Extract provided →
◇ ◇ ◇ ◇ ◇ ◇ ◇
As pro-life liberal writer Jim Trageser once wrote:
I have vehemently condemned these attacks for the exact same reason I condemn abortion—we do not have the right to take another’s life… To suggest I am guilty or share the blame for these abominable attacks is to stretch the meaning of personal responsibility beyond all reasonable recognition.
He went on to note the absurdity of blaming Martin Luther King Jr. for the Black Panthers or Abraham Lincoln for John Brown, simply because they opposed the same injustice. Moral agreement on ends does not imply approval of all means.
Notably, pro-life groups have often cooperated with law enforcement to bring perpetrators of clinic violence to justice. Organizations such as Feminists for Life and Priests for Life have, at various times, publicly offered rewards for information leading to the arrest of those responsible for violent acts, an inconvenient fact for those who insist that violence is somehow intrinsic to the pro-life cause.
Violence Is Not Confined to One Side
Another uncomfortable truth is that extremism is not unique to one ideological camp. While pro-life violence receives (rightly) strong media attention, criminal acts connected to pro-choice individuals or motivations have also occurred. In fact, Human Life International (www.hli.org) has documented over 7000 incidents of criminal activity by pro choice extremists. They include 880 homicides and other killings, 86 attempted murders, 23 arsons and bombings, 787 assaults, 1,798 sex crimes (including 169 rapes), 59 kidnappings, 420 cases of vandalism, 270 drug-related crimes and .1,577 medical crimes. Some examples:
- In 1993, pro choice activist Eileen Ornstein Janezik shot and killed Jerry Simon, who was a minister, radio host and pro life activist. Janezik then continued to hold police at bay for six more hours.
- In 1994, abortion provider Alicia Ruiz Hanna was convicted of murdering her patient, Angela Sanchez after Sanchez died at her clinic. Hanna then attempted to stuff Sanchez’s body into the trunk of her car, as Sanchez’s four children looked on.
- in 1998, pro choice activist Alfred E. Smith was convicted of murdering his ex girlfriend, Deena Moody, specifically because she refused to have an abortion.
◇ ◇ ◇ ◇ ◇ ◇ ◇
Source material →
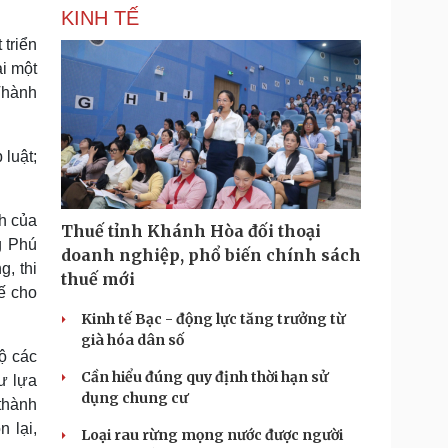
KINH TẾ
 triển
ại một
 Thành
 luật;
ch của
Thuế tỉnh Khánh Hòa đối thoại
g Phú
doanh nghiệp, phổ biến chính sách
g, thi
thuế mới
ế cho
Kinh tế Bạc - động lực tăng trưởng từ
già hóa dân số
bộ các
Cần hiểu đúng quy định thời hạn sử
ư lựa
dụng chung cư
 thành
 lại,
Loại rau rừng mọng nước được người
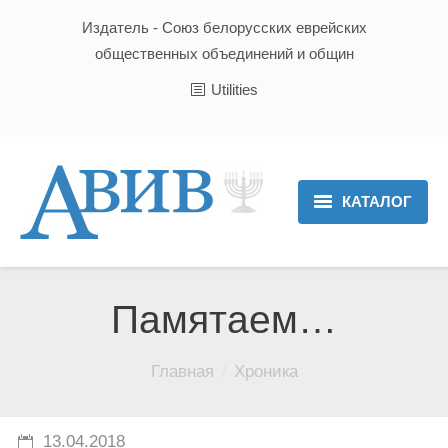
Издатель - Союз белорусских еврейских
общественных объединений и общин
Utilities
КАТАЛОГ
Главная
Новости
Памятаем…
Культура и Традиции
Вы здесь:
Главная
Хроника
Хроника
Люди
13.04.2018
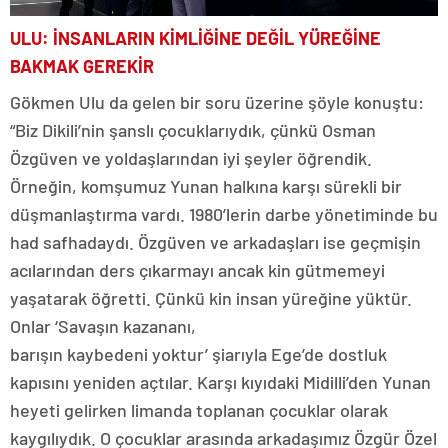
ULU: İNSANLARIN KİMLİĞİNE DEĞİL YÜREĞİNE
BAKMAK GEREKİR
Gökmen Ulu da gelen bir soru üzerine şöyle konuştu:
“Biz Dikili’nin şanslı çocuklarıydık, çünkü Osman
Özgüven ve yoldaşlarından iyi şeyler öğrendik.
Örneğin, komşumuz Yunan halkına karşı sürekli bir
düşmanlaştırma vardı. 1980’lerin darbe yönetiminde bu
had safhadaydı. Özgüven ve arkadaşları ise geçmişin
acılarından ders çıkarmayı ancak kin gütmemeyi
yaşatarak öğretti. Çünkü kin insan yüreğine yüktür.
Onlar ‘Savaşın kazananı,
barışın kaybedeni yoktur’ şiarıyla Ege’de dostluk
kapısını yeniden açtılar. Karşı kıyıdaki Midilli’den Yunan
heyeti gelirken limanda toplanan çocuklar olarak
kaygılıydık. O çocuklar arasında arkadaşımız Özgür Özel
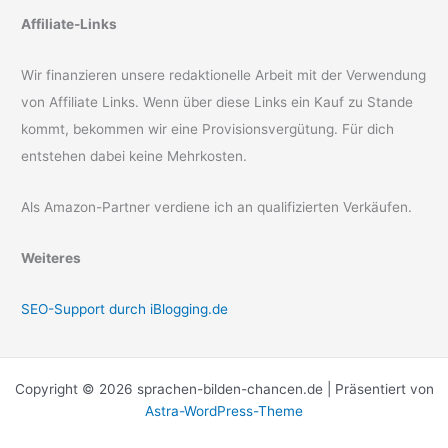
Affiliate-Links
Wir finanzieren unsere redaktionelle Arbeit mit der Verwendung
von Affiliate Links. Wenn über diese Links ein Kauf zu Stande
kommt, bekommen wir eine Provisionsvergütung. Für dich
entstehen dabei keine Mehrkosten.
Als Amazon-Partner verdiene ich an qualifizierten Verkäufen.
Weiteres
SEO-Support durch iBlogging.de
Copyright © 2026 sprachen-bilden-chancen.de | Präsentiert von
Astra-WordPress-Theme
◇ ◇ ◇ ◇ ◇ ◇ ◇
Complete the following →
(1) In the abortion-violence passage, rewrite the part between "Violence Is Not" and "six more hours.", inclusive, substituting "officers" for "police".
(2) According to the abortion-violence passage, why does Jim Trageser condemn the attacks? Answer in one to three sentences.
(3) Which two organizations does the abortion-violence passage name as having publicly offered rewards for information leading to arrests for violent acts?

Solutions in order →
(1)
Violence Is Not Confined to One Side
Another uncomfortable truth is that extremism is not unique to one ideological camp. While pro-life violence receives (rightly) strong media attention, criminal acts connected to pro-choice individuals or motivations have also occurred. In fact, Human Life International (www.hli.org) has documented over 7000 incidents of criminal activity by pro choice extremists. They include 880 homicides and other killings, 86 attempted murders, 23 arsons and bombings, 787 assaults, 1,798 sex crimes (including 169 rapes), 59 kidnappings, 420 cases of vandalism, 270 drug-related crimes and .1,577 medical crimes. Some examples:
- In 1993, pro choice activist Eileen Ornstein Janezik shot and killed Jerry Simon, who was a minister, radio host and pro life activist. Janezik then continued to hold officers at bay for six more hours.

(2) He condemns them for the same reason he condemns abortion: we do not have the right to take another's life.

(3) Feminists for Life and Priests for Life.